Het is overigens bijzonder te constateren dat – ondanks de verplichting vanuit de overheid – een vrijwilligersorganisatie als het COC een groot deel van deze belangrijke taak binnen scholen moet uitvoeren met ad hoc inzet van vrijwilligers. Zo’n belangrijk thema verdient verankering en professionalisering. Dit begint met het vastleggen van een niet onderhandelbare norm als het gaat om lhbt+ acceptatie in de school. Daarnaast zou seksuele en genderdiversiteit geïntegreerd moeten zijn in het reguliere curriculum. De school kan gebruik blijven maken van de ervaringsdeskundigheid van het COC. We zien goede stappen bij het ROC van Twente en Saxion.

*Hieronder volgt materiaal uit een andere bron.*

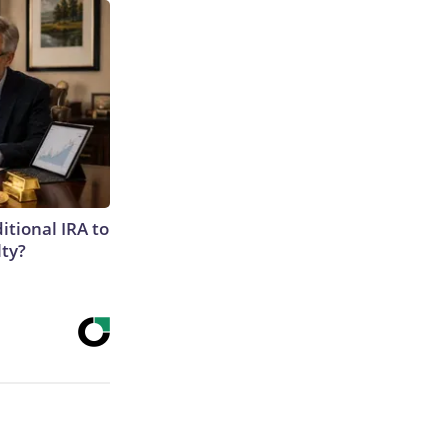
itional IRA to
lty?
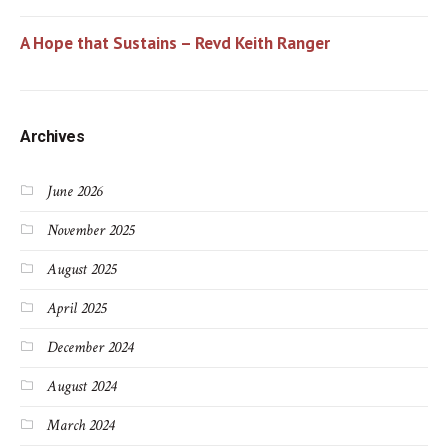
A Hope that Sustains – Revd Keith Ranger
Archives
June 2026
November 2025
August 2025
April 2025
December 2024
August 2024
March 2024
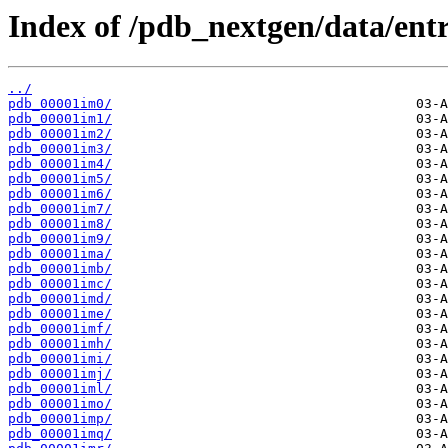
Index of /pdb_nextgen/data/entr
../
pdb_00001im0/
pdb_00001im1/
pdb_00001im2/
pdb_00001im3/
pdb_00001im4/
pdb_00001im5/
pdb_00001im6/
pdb_00001im7/
pdb_00001im8/
pdb_00001im9/
pdb_00001ima/
pdb_00001imb/
pdb_00001imc/
pdb_00001imd/
pdb_00001ime/
pdb_00001imf/
pdb_00001imh/
pdb_00001imi/
pdb_00001imj/
pdb_00001iml/
pdb_00001imo/
pdb_00001imp/
pdb_00001imq/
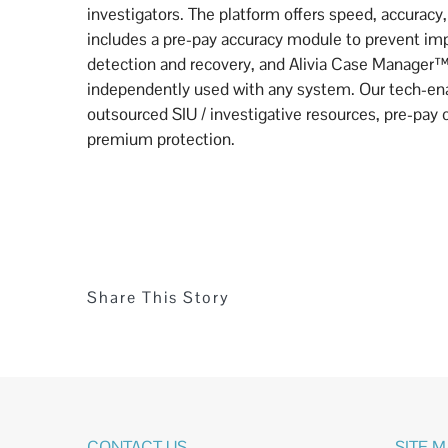
investigators. The platform offers speed, accuracy, 
includes a pre-pay accuracy module to prevent im
detection and recovery, and Alivia Case Manager™
independently used with any system. Our tech-ena
outsourced SIU / investigative resources, pre-pay 
premium protection.
Share This Story
CONTACT US
SITE 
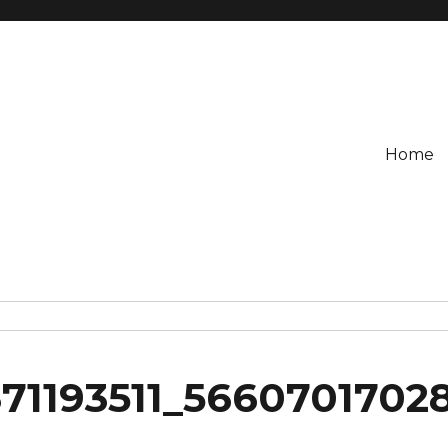
Home
71193511_5660701702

Ook binnen de zorg- en welzijnssector en het verenigingsleven en dan vooral de sport, verdient het doorbreken van stereotype ideeën aandacht. Steeds meer sportkoepels zien de noodzaak gelukkig in, maar ook hier is nog een wereld te winnen. Zowel in Enschede als Hengelo is het
COC Twente-Achterhoek in overleg met de gemeente om hieraan bij te dragen. Laten we dus vooral inzetten op preventie en de landelijke en lokale overheden en de koepels van scholen en sporten aanspreken op hun verantwoordelijkheid voor de sociale veiligheid van de lhbt+’ers.